The model weights are 70GB (Hugging Face recently added a file size indicator - see https://huggingface.co/Qwen/Qwen3-Omni-30B-A3B-Instruct/tree... ) so this one is reasonably accessible to run locally.

I wonder if we'll see a macOS port soon - currently it very much needs an NVIDIA GPU as far as I can tell.

▲

a_e_k 10 hours ago | parent | next [-]

That's at BF16, so it should fit fairly well on 24GB GPUs after quantization to Q4, I'd think. (Much like the other 30B-A3B models in the family.)

I'm pretty happy about that - I was worried it'd be another 200B+.

▲

zenmac 7 hours ago | parent [-]

are there any that would run on 16GB Apple M1?

	▲	bigyabai 7 hours ago \| parent [-]
		Not quite. The smallest Qwen3 A3B quants are ~12gb and use more like ~14gb depending on your context settings. You'll thrash the SSD pretty hard swapping it on a 16gb machine.

▲

growthwtf 10 hours ago | parent | prev | next [-]

A fun project for somebody who has more time than myself would be to see if they can get it working with the new Mojo stuff from yesterday for Apple. I don't know if the functionality would be fully baked out enough yet to actually do the port successfully, but it would be an interesting try.

▲

wsintra2022 6 hours ago | parent [-]

New Mojo stuff from Apple?

	▲	wsintra2022 6 hours ago \| parent [-]
		Nvm found it https://news.ycombinator.com/item?id=45326388

▲

dcreater 9 hours ago | parent | prev | next [-]

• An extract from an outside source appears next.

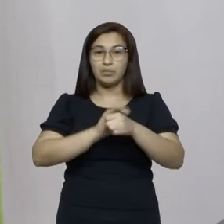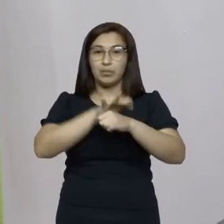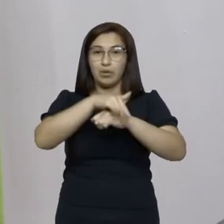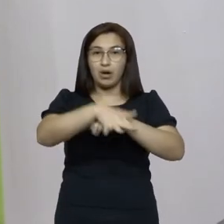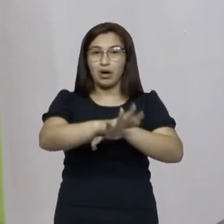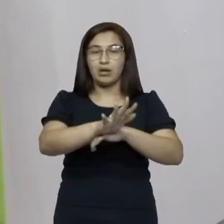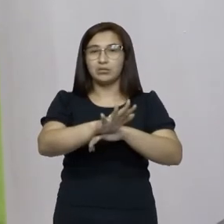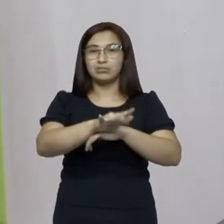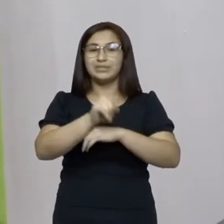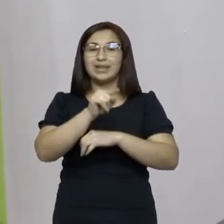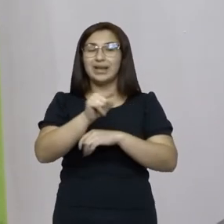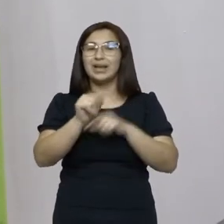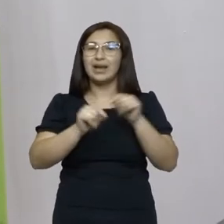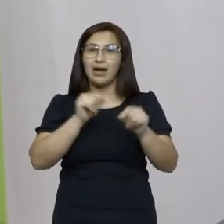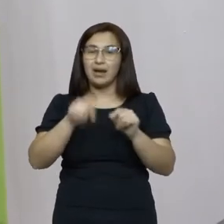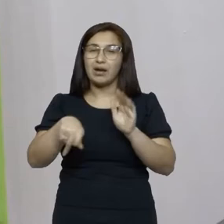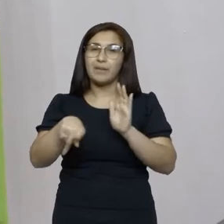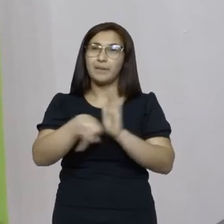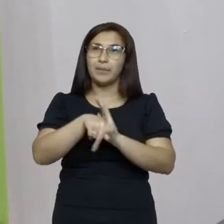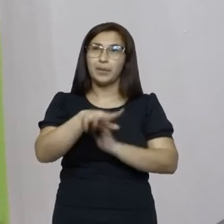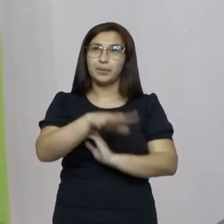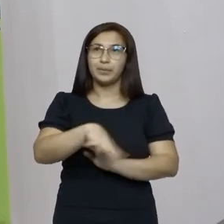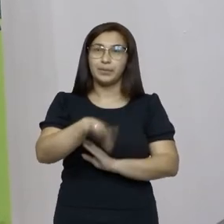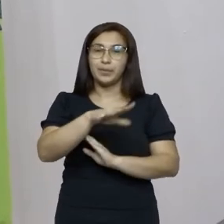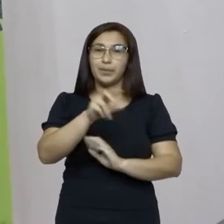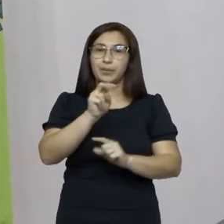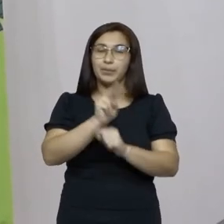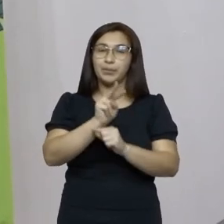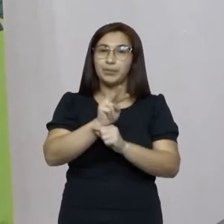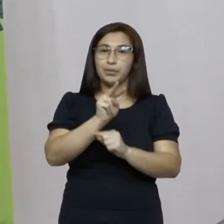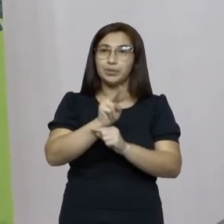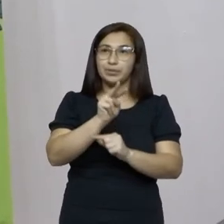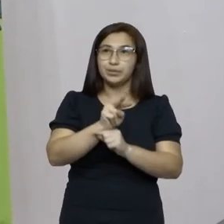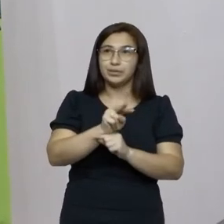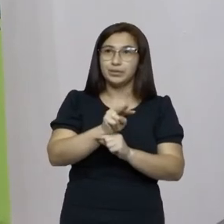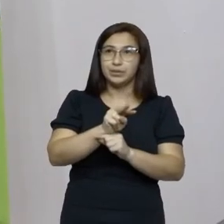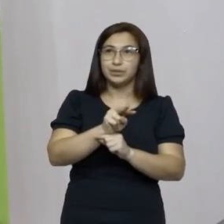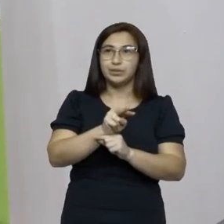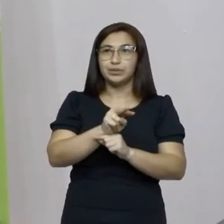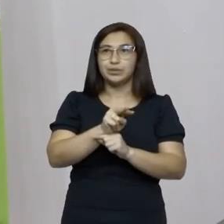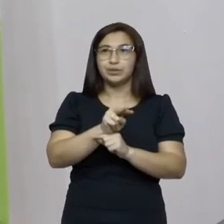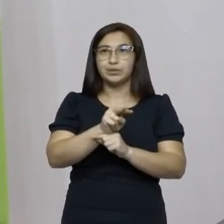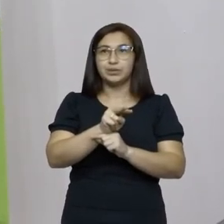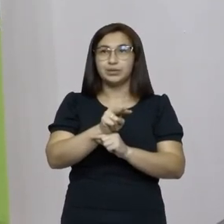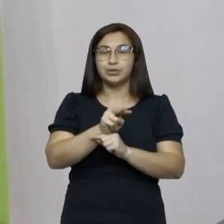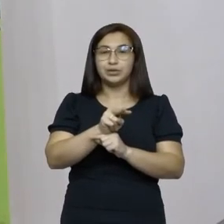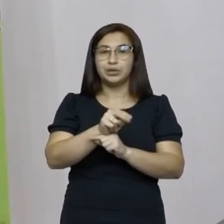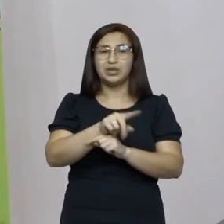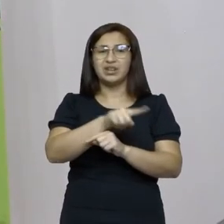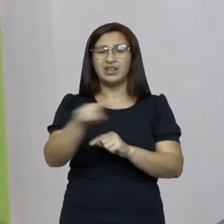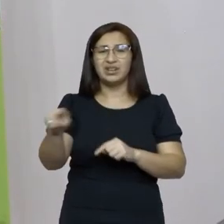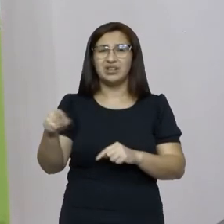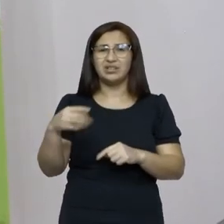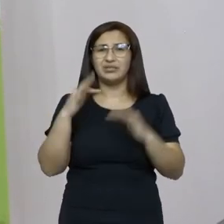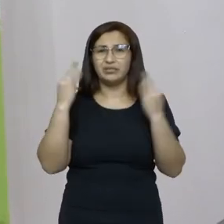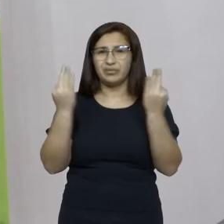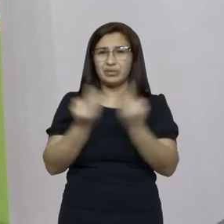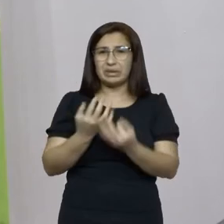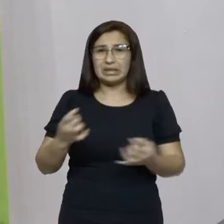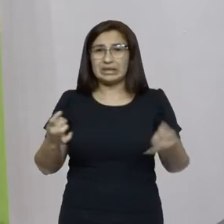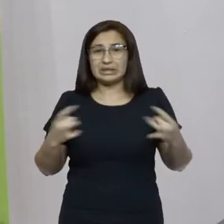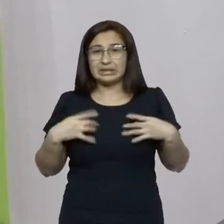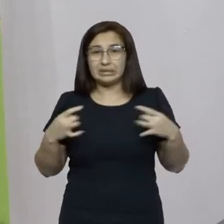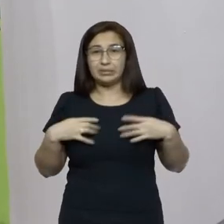faz parte e vai proteger vou dizer assim tirar o medo de quantas famílias do nosso município de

is there an inference engine for this on macos?

	▲	simonw 7 hours ago \| parent [-]
		Not yet as far as I can tell - might take a while for someone to pull that together given the complexity involved in handling audio and image and text and video at once.

▲

varispeed 7 hours ago | parent | prev [-]

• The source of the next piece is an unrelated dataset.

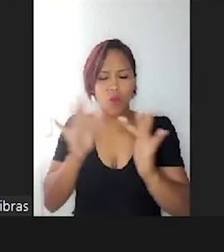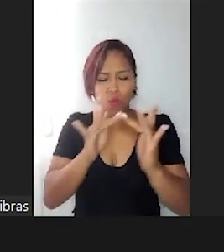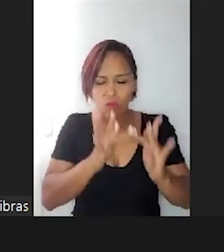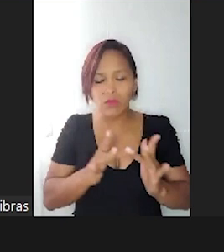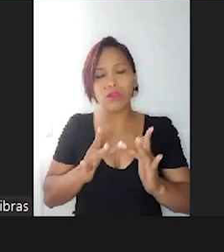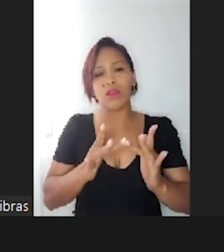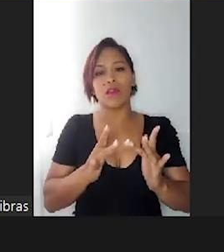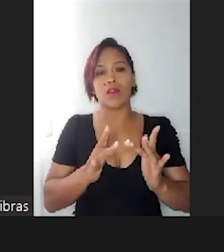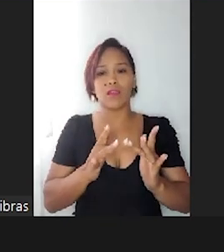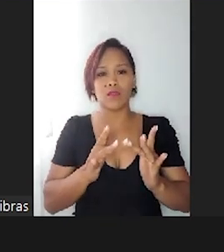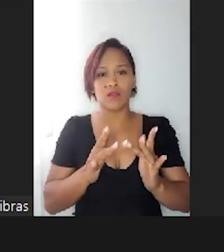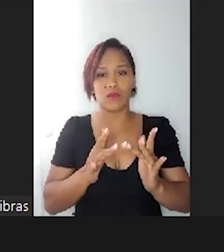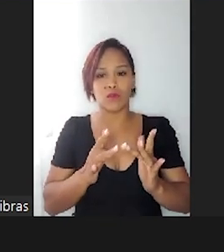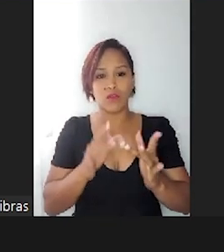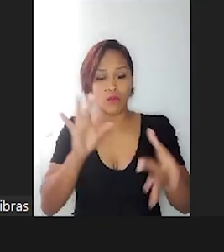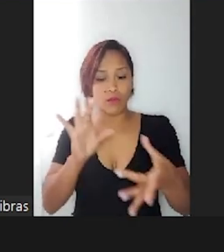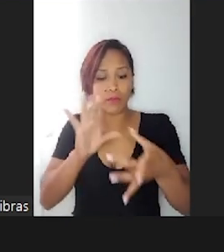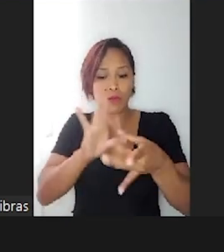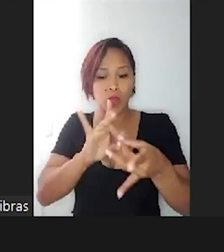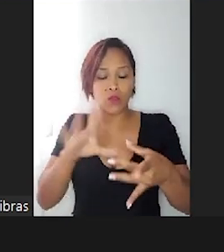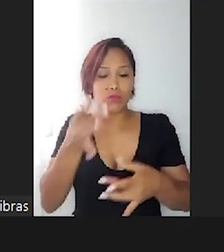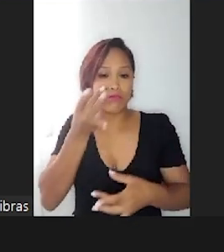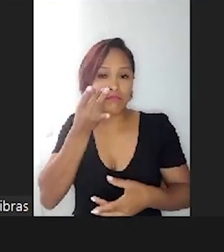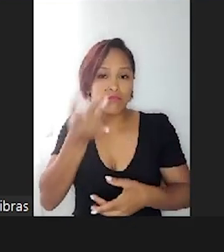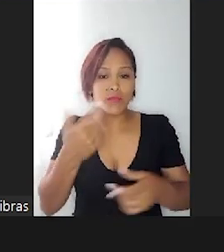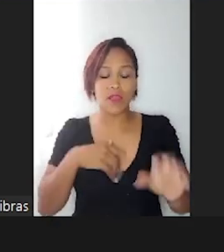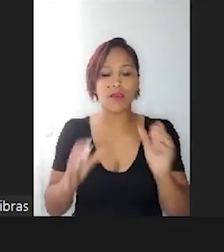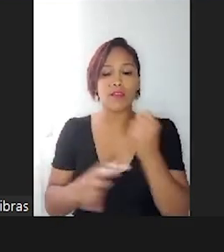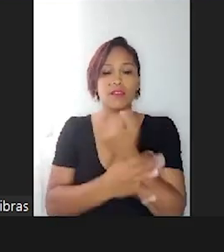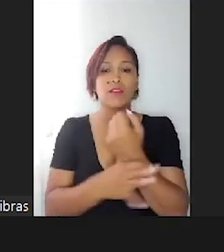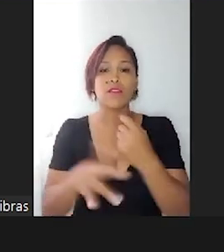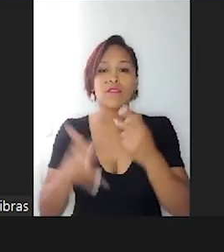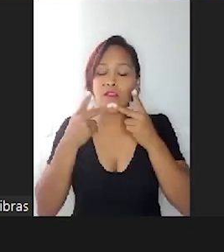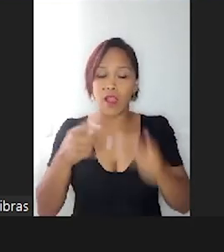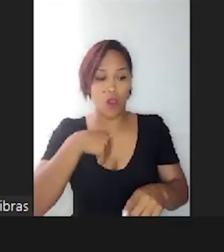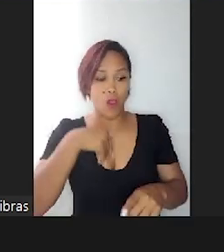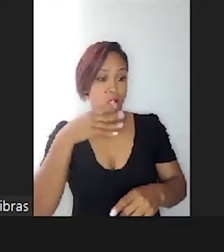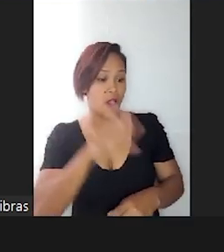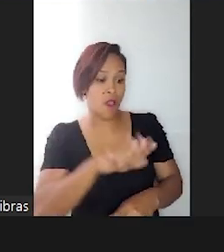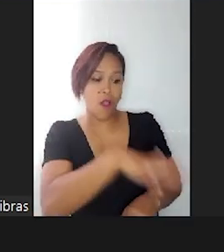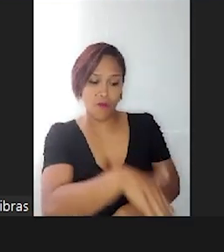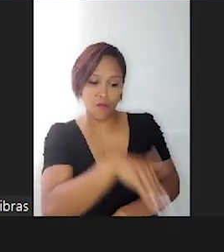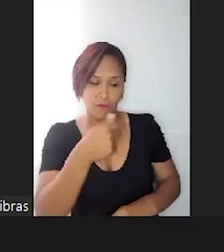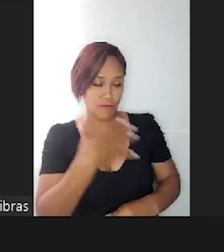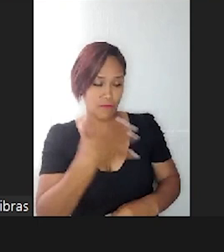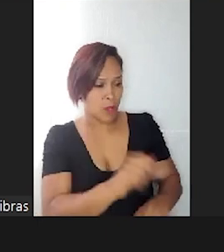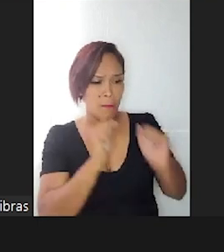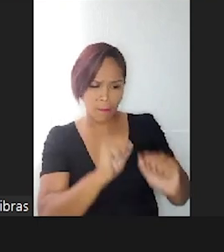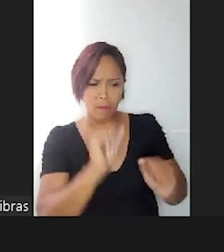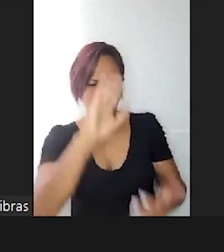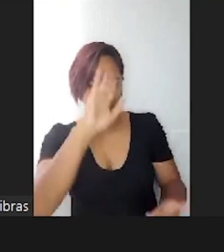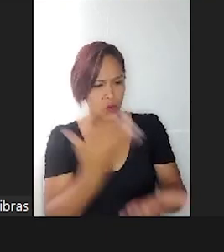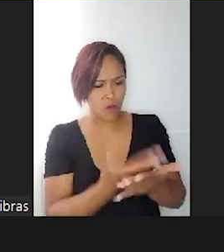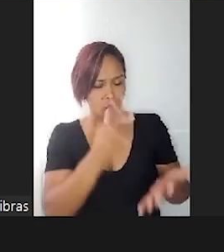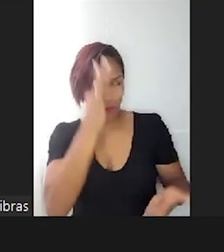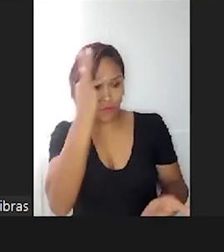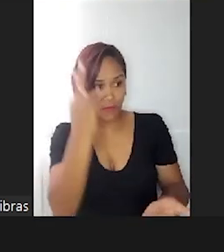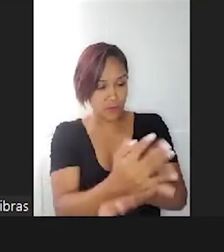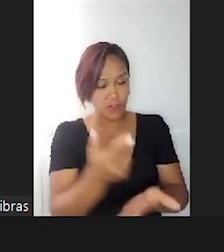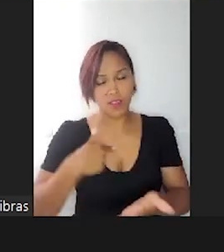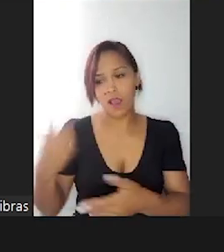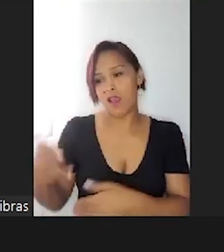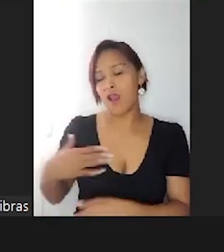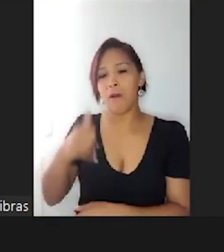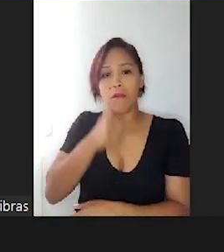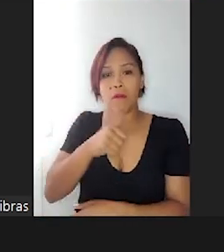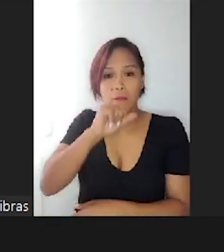é a segurança de dizer, filho, pode contar com a gente. E a gente ama os nossos filhos,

Would it run on 5090? Or is it possible to link multiple GPUs or has NVIDIA locked it down?

	▲	axoltl 7 hours ago \| parent [-]
		It'd run on a 5090 with 32GB of VRAM at fp8 quantization which is generally a very acceptable size/quality trade-off. (I run GLM-4.5-Air at 3b quantization!) The transformer architecture also lends itself quite well to having different layers of the model running in different places, so you can 'shard' the model across different compute nodes.